_TASK TO COMPLETE_
Take the line with "index tip: (201, 461)" and all lines after it, through the end of the records below, and repeat them exactly.

_EXERCISE DATA_
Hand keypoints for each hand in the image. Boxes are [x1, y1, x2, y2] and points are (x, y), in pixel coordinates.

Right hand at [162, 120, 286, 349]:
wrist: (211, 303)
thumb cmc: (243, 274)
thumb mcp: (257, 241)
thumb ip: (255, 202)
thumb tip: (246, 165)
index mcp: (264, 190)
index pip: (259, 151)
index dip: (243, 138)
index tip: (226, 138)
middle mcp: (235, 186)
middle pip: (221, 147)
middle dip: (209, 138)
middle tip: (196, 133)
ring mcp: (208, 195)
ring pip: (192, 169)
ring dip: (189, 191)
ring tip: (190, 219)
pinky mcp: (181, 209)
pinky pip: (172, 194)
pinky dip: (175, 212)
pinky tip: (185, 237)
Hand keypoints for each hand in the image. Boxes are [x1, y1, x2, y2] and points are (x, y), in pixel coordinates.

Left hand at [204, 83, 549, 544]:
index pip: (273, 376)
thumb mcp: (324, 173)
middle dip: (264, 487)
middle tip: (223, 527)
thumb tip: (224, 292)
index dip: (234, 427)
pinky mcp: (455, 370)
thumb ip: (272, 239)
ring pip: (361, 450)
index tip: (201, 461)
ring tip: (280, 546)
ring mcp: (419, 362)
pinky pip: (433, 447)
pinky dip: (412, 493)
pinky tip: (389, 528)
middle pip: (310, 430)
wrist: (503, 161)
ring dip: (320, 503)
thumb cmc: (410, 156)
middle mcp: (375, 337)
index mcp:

_RESULT OF THIS TASK_
index tip: (201, 461)
ring tip: (280, 546)
ring mcp: (419, 362)
pinky pip: (433, 447)
pinky dip: (412, 493)
pinky tip: (389, 528)
middle pip: (310, 430)
wrist: (503, 161)
ring dip: (320, 503)
thumb cmc: (410, 156)
middle mcp: (375, 337)
index mcp:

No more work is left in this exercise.